Liberty News

The Office of Labor-Management Standards (OLMS) has issued new reporting procedures for unions to report the details of what are called T-1 Trusts. These new reporting efforts should help bring light to these funds that have heretofore been shielded from transparency allowing unions to use many millions of dollars without accountability from its members or the government.

A T-1 Trust fund is a nice bit of accounting sleight of hand that unions have used to fund what they claim is “retraining” of its members. But, millions of dollars end up in these funds and there are no rules to account for where this money goes or how it is being used. Rumors abound that, instead of “retraining,” this money goes into the pockets of union officials as “fees” and “salaries” to union bosses to “administer” the accounts.

There have been past reports that these funds have been used to sponsor NASCAR events and have gone into the pockets of political candidates, but the truth is, no one is really sure where it all goes.
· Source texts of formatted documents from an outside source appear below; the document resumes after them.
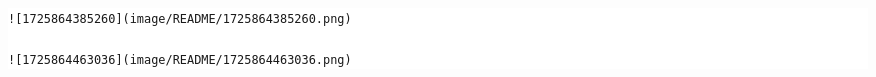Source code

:     ![1725864385260](image/README/1725864385260.png)

    ![1725864463036](image/README/1725864463036.png)
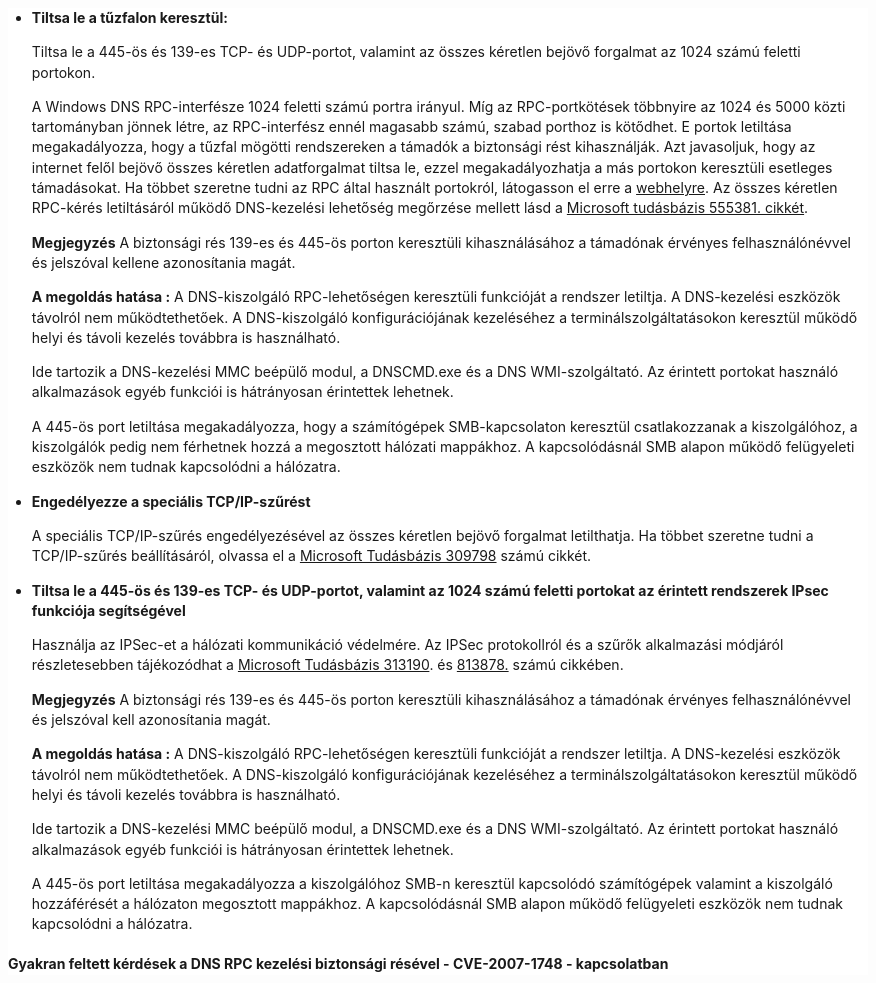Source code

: -   **Tiltsa le a tűzfalon keresztül:**

    Tiltsa le a 445-ös és 139-es TCP- és UDP-portot, valamint az összes kéretlen bejövő forgalmat az 1024 számú feletti portokon.

    A Windows DNS RPC-interfésze 1024 feletti számú portra irányul. Míg az RPC-portkötések többnyire az 1024 és 5000 közti tartományban jönnek létre, az RPC-interfész ennél magasabb számú, szabad porthoz is kötődhet. E portok letiltása megakadályozza, hogy a tűzfal mögötti rendszereken a támadók a biztonsági rést kihasználják. Azt javasoljuk, hogy az internet felől bejövő összes kéretlen adatforgalmat tiltsa le, ezzel megakadályozhatja a más portokon keresztüli esetleges támadásokat. Ha többet szeretne tudni az RPC által használt portokról, látogasson el erre a [webhelyre](http://go.microsoft.com/fwlink/?linkid=21312). Az összes kéretlen RPC-kérés letiltásáról működő DNS-kezelési lehetőség megőrzése mellett lásd a [Microsoft tudásbázis 555381. cikkét](http://support.microsoft.com/kb/555381).

    **Megjegyzés** A biztonsági rés 139-es és 445-ös porton keresztüli kihasználásához a támadónak érvényes felhasználónévvel és jelszóval kellene azonosítania magát.

    **A megoldás hatása :** A DNS-kiszolgáló RPC-lehetőségen keresztüli funkcióját a rendszer letiltja. A DNS-kezelési eszközök távolról nem működtethetőek. A DNS-kiszolgáló konfigurációjának kezeléséhez a terminálszolgáltatásokon keresztül működő helyi és távoli kezelés továbbra is használható.

    Ide tartozik a DNS-kezelési MMC beépülő modul, a DNSCMD.exe és a DNS WMI-szolgáltató. Az érintett portokat használó alkalmazások egyéb funkciói is hátrányosan érintettek lehetnek.

    A 445-ös port letiltása megakadályozza, hogy a számítógépek SMB-kapcsolaton keresztül csatlakozzanak a kiszolgálóhoz, a kiszolgálók pedig nem férhetnek hozzá a megosztott hálózati mappákhoz. A kapcsolódásnál SMB alapon működő felügyeleti eszközök nem tudnak kapcsolódni a hálózatra.

-   **Engedélyezze a speciális TCP/IP-szűrést**

    A speciális TCP/IP-szűrés engedélyezésével az összes kéretlen bejövő forgalmat letilthatja. Ha többet szeretne tudni a TCP/IP-szűrés beállításáról, olvassa el a [Microsoft Tudásbázis 309798](http://support.microsoft.com/kb/309798) számú cikkét.

-   **Tiltsa le a 445-ös és 139-es TCP- és UDP-portot, valamint az 1024 számú feletti portokat az érintett rendszerek IPsec funkciója segítségével**

    Használja az IPSec-et a hálózati kommunikáció védelmére. Az IPSec protokollról és a szűrők alkalmazási módjáról részletesebben tájékozódhat a [Microsoft Tudásbázis 313190](http://support.microsoft.com/kb/313190). és [813878.](http://support.microsoft.com/kb/813878) számú cikkében.

    **Megjegyzés** A biztonsági rés 139-es és 445-ös porton keresztüli kihasználásához a támadónak érvényes felhasználónévvel és jelszóval kell azonosítania magát.

    **A megoldás hatása :** A DNS-kiszolgáló RPC-lehetőségen keresztüli funkcióját a rendszer letiltja. A DNS-kezelési eszközök távolról nem működtethetőek. A DNS-kiszolgáló konfigurációjának kezeléséhez a terminálszolgáltatásokon keresztül működő helyi és távoli kezelés továbbra is használható.

    Ide tartozik a DNS-kezelési MMC beépülő modul, a DNSCMD.exe és a DNS WMI-szolgáltató. Az érintett portokat használó alkalmazások egyéb funkciói is hátrányosan érintettek lehetnek.

    A 445-ös port letiltása megakadályozza a kiszolgálóhoz SMB-n keresztül kapcsolódó számítógépek valamint a kiszolgáló hozzáférését a hálózaton megosztott mappákhoz. A kapcsolódásnál SMB alapon működő felügyeleti eszközök nem tudnak kapcsolódni a hálózatra.

#### Gyakran feltett kérdések a DNS RPC kezelési biztonsági résével - CVE-2007-1748 - kapcsolatban

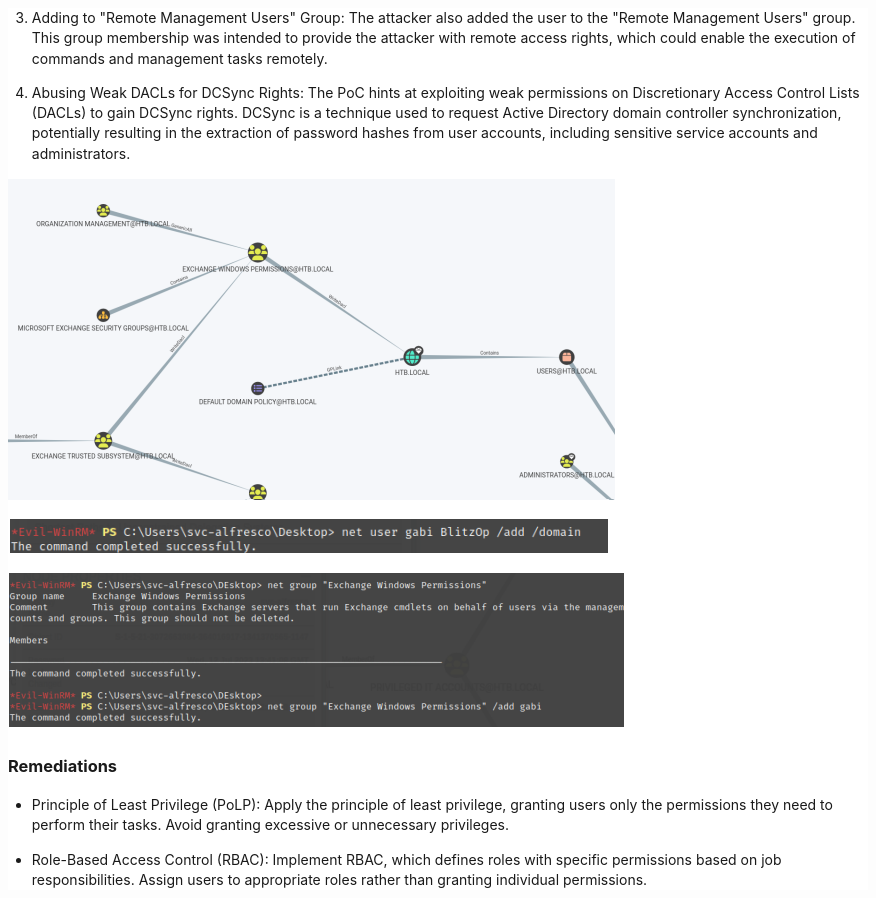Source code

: 3. Adding to "Remote Management Users" Group:
The attacker also added the user to the "Remote Management Users" group. This group membership was intended to provide the attacker with remote access rights, which could enable the execution of commands and management tasks remotely.

4. Abusing Weak DACLs for DCSync Rights:
The PoC hints at exploiting weak permissions on Discretionary Access Control Lists (DACLs) to gain DCSync rights. DCSync is a technique used to request Active Directory domain controller synchronization, potentially resulting in the extraction of password hashes from user accounts, including sensitive service accounts and administrators.

![](https://raw.githubusercontent.com/blitz0p3rations/blitz0p3rations.github.io/master/uploads/for8.png)

![](https://raw.githubusercontent.com/blitz0p3rations/blitz0p3rations.github.io/master/uploads/for9.png)

![](https://raw.githubusercontent.com/blitz0p3rations/blitz0p3rations.github.io/master/uploads/for10.png)

### Remediations
- Principle of Least Privilege (PoLP): Apply the principle of least privilege, granting users only the permissions they need to perform their tasks. Avoid granting excessive or unnecessary privileges.

- Role-Based Access Control (RBAC): Implement RBAC, which defines roles with specific permissions based on job responsibilities. Assign users to appropriate roles rather than granting individual permissions.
After all, there are NO rules for reporting what these funds are used for.

The government wants to shed light on these funds.

“This final rule builds on the administration’s commitment to transparency and accountability for corporations, pension funds and labor unions. Union members expect access to relevant and useful information in order to make fundamental investment, career and retirement decisions, evaluate options and exercise legally guaranteed rights,” said Don Todd, deputy assistant secretary for labor-management programs. “With meaningful disclosure, the department hopes to deter potential misuse of union trusts that have occurred in the past and allow union members to know exactly where their hard-earned dollars are being spent.”

Look for this to be either ignored by unions or actually repealed by Congress once the union bought and paid for Barack Obama gets into office.